# Breeches when riding Western?!



## Jessskater (Mar 16, 2011)

I have never rode with breeches in a western saddle..yet. but I do ride with my English Show Boots in a western saddle


----------



## rocky pony (Oct 5, 2007)

Nothin wrong with that! I've done it before but to me they feel hotter than my jeans...maybe I need more breathable breeches!


----------



## Scoutrider (Jun 4, 2009)

I know several western show people who will put English breeches or tights under their chaps in the show pen. The chaps hide the breeches well, and I'm told that the whole system is cooler and more moisture-wicking than jeans or show pants under chaps. Plus, they make for fast tack-changes if you're riding multiple horses/disciplines. :lol:

I'll trail ride western or game in my breeches and half chaps, just to make my cowboy/gamer friends twitch. :wink:


----------



## Clair (Jun 7, 2010)

I am with you!
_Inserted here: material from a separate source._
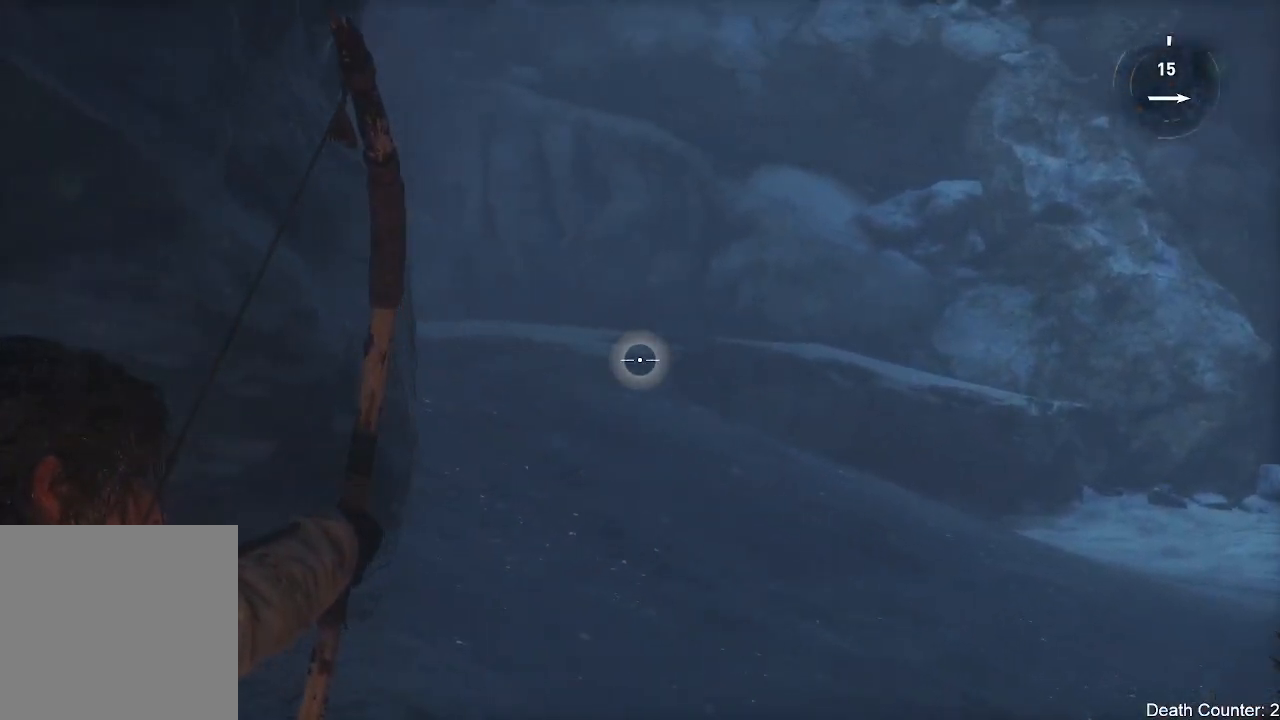
{"buttons": ["L3"], "left_stick": "up", "right_stick": "down-right", "events": [[183, "left_stick", "up"], [250, "right_stick", "down"], [267, "R2", "up"], [317, "right_stick", "down-right"], [383, "L3", "down"]]}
I just wear mine with my boots over  super comfy and I stick to my suede seat. 

If you like that but want to look more western-y, get some super thin "jeggings" (jeans/leggings) they are just like soft denim breeches.
_Posted via Mobile Device_


----------



## Tokoneki (Mar 28, 2011)

That's comforting to know lol thanks
_Posted via Mobile Device_


----------